A tendência é que a nutrição seja vista não apenas como estética, mas como medicina preventiva de precisão.
TS. Existe algum mito alimentar que você gostaria de desmistificar?
Sim. Um dos maiores mitos é acreditar que carboidrato é o vilão. O problema não é o carboidrato em si, mas o contexto metabólico da pessoa.
Quando utilizados estrategicamente, os carboidratos podem melhorar performance, preservar massa muscular e até auxiliar no emagrecimento.
TS. Como a alimentação pode impactar diretamente na saúde mental e no bem-estar?
O cérebro depende diretamente de energia e sinalização metabólica. Alterações glicêmicas, inflamação crônica, deficiência nutricional e privação de sono impactam humor, ansiedade, concentração e disposição.
Hoje sabemos que intestino, microbiota e cérebro possuem conexão direta, tornando a alimentação um fator essencial também para saúde emocional.
TS. Para quem busca resultados reais, por onde começar?

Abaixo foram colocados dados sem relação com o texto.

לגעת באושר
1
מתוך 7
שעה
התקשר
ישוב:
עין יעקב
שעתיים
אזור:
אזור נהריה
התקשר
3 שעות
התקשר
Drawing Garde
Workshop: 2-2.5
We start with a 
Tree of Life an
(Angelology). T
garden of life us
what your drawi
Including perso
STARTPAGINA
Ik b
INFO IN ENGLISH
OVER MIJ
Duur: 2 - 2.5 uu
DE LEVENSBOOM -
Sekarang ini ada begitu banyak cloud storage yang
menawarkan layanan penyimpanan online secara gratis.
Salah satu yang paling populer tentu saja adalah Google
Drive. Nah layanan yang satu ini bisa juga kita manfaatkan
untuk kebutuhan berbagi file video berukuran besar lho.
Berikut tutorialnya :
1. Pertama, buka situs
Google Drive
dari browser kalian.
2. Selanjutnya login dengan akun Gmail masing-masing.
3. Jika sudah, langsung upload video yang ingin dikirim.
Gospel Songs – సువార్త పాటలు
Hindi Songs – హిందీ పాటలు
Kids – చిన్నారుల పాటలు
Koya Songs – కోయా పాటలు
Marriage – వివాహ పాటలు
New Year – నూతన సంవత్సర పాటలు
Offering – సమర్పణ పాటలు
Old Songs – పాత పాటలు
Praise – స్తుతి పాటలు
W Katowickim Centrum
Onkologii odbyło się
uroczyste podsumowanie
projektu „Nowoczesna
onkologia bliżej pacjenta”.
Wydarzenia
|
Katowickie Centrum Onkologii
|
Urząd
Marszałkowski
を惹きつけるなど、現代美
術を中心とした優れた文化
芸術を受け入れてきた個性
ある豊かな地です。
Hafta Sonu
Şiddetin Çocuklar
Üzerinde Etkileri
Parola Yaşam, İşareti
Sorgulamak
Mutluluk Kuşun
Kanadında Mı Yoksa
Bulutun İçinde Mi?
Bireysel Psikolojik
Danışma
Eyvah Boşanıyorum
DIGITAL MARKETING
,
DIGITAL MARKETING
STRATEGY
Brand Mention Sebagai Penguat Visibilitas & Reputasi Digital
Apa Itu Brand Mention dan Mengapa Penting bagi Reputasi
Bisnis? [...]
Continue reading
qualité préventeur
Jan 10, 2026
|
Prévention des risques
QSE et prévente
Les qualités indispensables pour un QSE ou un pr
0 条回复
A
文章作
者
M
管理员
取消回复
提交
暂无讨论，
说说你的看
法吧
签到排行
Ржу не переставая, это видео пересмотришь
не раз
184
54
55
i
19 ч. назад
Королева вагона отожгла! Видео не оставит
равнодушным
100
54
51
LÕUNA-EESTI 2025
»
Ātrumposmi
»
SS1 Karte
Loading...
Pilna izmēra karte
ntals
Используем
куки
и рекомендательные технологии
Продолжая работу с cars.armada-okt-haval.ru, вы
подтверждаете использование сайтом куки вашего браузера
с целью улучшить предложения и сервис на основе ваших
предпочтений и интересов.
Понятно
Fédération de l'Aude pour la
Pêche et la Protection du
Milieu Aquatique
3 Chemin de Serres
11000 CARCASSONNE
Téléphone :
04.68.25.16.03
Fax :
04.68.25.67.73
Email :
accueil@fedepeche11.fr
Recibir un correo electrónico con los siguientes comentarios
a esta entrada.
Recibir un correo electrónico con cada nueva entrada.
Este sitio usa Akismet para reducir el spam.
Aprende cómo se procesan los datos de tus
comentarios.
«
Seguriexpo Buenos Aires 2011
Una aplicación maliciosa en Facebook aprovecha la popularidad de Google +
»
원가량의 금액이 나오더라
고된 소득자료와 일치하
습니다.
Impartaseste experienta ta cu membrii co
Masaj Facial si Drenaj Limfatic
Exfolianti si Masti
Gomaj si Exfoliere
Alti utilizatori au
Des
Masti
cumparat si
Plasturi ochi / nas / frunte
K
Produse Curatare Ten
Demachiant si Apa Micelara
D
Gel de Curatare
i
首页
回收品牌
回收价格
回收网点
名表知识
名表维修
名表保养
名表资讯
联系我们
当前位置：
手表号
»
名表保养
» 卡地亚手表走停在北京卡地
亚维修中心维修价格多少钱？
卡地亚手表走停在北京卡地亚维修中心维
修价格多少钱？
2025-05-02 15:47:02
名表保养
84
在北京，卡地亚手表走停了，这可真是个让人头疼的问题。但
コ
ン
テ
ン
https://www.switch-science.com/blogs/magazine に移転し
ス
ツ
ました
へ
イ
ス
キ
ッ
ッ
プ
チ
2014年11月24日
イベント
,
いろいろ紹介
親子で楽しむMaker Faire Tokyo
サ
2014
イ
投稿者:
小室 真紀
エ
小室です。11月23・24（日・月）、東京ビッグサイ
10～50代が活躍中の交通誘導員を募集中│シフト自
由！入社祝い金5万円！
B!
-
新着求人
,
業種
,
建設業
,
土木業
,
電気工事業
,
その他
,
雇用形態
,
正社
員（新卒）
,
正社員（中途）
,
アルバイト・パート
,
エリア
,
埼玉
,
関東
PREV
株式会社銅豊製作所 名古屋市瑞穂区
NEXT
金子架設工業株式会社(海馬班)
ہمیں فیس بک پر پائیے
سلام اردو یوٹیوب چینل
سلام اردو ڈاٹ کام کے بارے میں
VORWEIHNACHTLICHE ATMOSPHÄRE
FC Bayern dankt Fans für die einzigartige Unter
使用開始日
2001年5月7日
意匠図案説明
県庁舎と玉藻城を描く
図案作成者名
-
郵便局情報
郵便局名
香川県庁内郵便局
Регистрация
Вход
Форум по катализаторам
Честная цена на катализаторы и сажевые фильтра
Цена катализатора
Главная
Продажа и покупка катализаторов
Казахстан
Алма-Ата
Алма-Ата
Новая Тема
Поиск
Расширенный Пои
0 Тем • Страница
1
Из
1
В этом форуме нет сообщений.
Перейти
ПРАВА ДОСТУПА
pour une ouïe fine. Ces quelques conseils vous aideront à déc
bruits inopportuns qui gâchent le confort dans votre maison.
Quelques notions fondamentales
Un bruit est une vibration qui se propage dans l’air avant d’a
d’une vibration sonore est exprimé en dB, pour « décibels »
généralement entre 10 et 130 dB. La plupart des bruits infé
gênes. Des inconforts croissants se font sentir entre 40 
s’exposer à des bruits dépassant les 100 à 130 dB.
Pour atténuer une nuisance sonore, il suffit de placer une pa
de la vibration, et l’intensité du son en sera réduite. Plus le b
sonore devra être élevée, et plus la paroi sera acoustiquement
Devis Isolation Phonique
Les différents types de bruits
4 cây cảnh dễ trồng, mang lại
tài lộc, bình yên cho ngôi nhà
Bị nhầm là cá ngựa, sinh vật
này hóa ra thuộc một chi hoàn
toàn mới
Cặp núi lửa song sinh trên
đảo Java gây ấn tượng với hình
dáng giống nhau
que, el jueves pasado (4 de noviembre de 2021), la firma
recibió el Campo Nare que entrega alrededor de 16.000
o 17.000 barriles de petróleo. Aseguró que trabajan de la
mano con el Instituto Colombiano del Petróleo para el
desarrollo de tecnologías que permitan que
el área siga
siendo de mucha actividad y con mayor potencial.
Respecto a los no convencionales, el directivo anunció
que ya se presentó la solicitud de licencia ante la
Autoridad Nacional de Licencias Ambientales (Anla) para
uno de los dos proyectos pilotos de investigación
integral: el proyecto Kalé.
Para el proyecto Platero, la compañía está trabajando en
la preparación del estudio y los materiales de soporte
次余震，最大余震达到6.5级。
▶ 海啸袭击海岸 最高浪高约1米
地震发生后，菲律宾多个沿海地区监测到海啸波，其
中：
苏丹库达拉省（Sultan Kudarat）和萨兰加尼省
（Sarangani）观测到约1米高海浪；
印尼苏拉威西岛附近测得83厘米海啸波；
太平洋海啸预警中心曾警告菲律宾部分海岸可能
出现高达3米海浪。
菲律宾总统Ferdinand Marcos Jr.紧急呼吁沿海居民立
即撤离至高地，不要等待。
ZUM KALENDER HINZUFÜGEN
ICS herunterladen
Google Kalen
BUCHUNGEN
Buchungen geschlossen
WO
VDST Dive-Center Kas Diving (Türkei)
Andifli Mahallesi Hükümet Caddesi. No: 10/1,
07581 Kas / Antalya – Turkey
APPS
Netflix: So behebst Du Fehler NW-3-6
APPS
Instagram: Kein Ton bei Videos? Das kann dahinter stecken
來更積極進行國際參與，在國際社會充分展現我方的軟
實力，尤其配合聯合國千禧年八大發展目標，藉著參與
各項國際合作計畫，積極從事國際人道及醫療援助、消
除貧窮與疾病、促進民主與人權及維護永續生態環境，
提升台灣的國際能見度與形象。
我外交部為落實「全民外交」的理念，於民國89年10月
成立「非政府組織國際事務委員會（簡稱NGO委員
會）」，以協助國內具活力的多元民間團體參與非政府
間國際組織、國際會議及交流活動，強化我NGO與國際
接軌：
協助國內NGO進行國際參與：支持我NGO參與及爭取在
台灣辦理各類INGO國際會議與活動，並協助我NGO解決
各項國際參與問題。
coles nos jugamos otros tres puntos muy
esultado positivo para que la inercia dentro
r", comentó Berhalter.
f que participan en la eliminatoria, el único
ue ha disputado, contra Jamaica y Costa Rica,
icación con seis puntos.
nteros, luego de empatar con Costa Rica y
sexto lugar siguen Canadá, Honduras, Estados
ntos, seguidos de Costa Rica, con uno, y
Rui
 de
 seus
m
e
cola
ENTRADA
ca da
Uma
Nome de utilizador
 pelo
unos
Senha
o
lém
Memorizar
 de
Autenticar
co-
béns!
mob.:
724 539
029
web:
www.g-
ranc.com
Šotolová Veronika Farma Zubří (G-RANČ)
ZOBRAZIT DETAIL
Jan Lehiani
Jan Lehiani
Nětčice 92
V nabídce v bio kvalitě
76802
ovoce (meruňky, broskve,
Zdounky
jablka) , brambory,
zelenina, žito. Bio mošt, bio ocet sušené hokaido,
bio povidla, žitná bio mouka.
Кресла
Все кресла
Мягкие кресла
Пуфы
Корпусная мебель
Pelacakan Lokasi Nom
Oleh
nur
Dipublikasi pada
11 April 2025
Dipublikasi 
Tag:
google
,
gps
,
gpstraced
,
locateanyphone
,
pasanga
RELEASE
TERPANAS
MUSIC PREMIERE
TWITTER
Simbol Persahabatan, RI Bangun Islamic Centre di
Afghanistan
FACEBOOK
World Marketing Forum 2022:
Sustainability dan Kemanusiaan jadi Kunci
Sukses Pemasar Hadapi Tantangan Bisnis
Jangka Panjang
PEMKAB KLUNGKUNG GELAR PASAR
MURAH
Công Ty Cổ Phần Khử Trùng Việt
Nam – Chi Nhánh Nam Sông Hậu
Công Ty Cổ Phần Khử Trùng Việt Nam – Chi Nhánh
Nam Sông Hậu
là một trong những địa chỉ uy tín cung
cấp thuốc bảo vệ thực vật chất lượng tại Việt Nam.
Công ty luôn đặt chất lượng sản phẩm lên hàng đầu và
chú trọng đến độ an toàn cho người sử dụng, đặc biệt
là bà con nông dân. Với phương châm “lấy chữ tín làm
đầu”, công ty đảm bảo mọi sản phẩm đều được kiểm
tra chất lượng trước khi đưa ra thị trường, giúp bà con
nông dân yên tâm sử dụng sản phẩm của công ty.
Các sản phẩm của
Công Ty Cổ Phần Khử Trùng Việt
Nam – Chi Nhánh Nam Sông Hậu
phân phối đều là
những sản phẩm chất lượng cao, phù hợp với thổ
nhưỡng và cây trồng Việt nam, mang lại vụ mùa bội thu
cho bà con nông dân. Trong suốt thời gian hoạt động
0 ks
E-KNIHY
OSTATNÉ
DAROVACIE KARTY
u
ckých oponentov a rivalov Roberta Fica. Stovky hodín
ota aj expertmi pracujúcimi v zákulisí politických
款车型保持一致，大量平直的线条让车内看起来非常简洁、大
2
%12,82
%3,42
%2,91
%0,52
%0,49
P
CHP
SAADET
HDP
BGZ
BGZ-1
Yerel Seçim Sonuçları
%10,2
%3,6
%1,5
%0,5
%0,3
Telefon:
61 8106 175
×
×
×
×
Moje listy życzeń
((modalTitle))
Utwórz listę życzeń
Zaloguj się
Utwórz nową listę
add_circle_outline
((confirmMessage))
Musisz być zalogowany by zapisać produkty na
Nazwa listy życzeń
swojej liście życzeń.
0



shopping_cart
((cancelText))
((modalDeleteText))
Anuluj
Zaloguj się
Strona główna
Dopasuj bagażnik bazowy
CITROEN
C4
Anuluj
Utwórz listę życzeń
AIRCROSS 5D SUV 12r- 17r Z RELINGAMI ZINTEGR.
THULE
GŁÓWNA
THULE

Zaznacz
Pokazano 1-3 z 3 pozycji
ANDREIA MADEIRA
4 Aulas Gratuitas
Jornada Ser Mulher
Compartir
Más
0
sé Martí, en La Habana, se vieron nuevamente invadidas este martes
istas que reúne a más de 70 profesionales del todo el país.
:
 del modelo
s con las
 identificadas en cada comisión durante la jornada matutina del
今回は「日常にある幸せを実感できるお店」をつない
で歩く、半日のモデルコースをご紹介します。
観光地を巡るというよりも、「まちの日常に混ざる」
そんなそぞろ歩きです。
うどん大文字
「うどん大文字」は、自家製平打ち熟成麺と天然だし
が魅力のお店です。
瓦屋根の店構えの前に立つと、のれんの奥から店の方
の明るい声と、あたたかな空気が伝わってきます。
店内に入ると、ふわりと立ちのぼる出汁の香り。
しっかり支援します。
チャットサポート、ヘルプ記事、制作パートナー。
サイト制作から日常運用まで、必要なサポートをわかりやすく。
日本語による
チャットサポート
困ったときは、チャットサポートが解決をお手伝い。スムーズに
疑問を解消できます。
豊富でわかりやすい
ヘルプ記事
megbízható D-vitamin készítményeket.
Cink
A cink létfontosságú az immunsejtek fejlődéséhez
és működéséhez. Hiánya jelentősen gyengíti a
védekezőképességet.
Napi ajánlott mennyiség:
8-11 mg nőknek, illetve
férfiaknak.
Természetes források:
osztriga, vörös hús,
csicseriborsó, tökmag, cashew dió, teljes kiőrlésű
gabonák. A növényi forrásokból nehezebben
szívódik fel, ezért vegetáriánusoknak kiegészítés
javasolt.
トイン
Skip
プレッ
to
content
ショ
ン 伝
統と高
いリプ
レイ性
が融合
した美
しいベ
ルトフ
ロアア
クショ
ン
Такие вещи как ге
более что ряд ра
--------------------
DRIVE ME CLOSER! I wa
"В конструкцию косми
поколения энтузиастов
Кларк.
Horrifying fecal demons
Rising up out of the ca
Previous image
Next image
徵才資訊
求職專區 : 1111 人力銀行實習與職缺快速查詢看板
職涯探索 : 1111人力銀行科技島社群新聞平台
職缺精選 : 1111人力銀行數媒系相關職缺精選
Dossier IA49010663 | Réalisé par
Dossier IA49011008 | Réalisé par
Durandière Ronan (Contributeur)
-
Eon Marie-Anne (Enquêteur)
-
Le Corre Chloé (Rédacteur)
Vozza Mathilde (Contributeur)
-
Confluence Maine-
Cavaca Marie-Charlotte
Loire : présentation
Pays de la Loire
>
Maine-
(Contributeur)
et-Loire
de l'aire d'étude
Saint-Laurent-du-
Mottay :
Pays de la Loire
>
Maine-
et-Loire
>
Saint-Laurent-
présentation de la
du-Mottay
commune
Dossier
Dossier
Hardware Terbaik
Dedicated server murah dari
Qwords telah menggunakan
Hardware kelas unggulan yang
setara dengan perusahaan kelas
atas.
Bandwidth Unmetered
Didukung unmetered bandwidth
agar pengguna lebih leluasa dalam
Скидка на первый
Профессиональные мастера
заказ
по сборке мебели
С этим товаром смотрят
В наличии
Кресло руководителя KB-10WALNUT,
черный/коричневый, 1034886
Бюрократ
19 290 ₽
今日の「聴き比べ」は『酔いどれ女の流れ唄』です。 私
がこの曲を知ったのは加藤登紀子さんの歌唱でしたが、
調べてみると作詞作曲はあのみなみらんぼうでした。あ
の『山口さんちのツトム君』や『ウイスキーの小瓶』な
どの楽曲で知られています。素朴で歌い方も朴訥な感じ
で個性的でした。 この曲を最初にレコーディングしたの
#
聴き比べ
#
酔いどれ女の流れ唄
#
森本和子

Comece criando padrão. A maioria das pessoas não precisa iniciar com perfeição, mas sim com consistência.
Dormir melhor, organizar horários, consumir proteína adequada, praticar atividade física e reduzir excessos já transformam significativamente o metabolismo.
TS. Qual o papel da disciplina versus constância na transformação de hábitos?
A disciplina inicia o processo, mas a constância sustenta a transformação. O verdadeiro resultado vem da repetição de boas escolhas ao longo do tempo.
O segredo não está em fazer perfeito por uma semana, mas em manter hábitos consistentes durante meses e anos.
TS. O que não pode faltar na rotina de quem quer viver com mais saúde e qualidade de vida?
Sono de qualidade, treinamento de força, atividade aeróbica, hidratação, alimentação equilibrada e controle do estresse.
O básico continua sendo extremamente poderoso para um organismo saudável.
TS. Como você define sucesso dentro da nutrição hoje?
Sucesso é transformar vidas de forma real e sustentável. É ver pacientes recuperando autoestima, saúde metabólica, disposição e qualidade de vida.
Também considero sucesso conseguir unir ciência, prática clínica e educação de forma acessível e transformadora.
TS. Um conselho final para quem quer mudar de vida através da alimentação.
Pare de procurar soluções extremas e comece a entender o seu metabolismo. Seu corpo responde aos estímulos que recebe diariamente.
A verdadeira transformação acontece quando você cria um estilo de vida sustentável e entende que saúde vai muito além da estética — envolve energia, clareza mental, longevidade e bem-estar.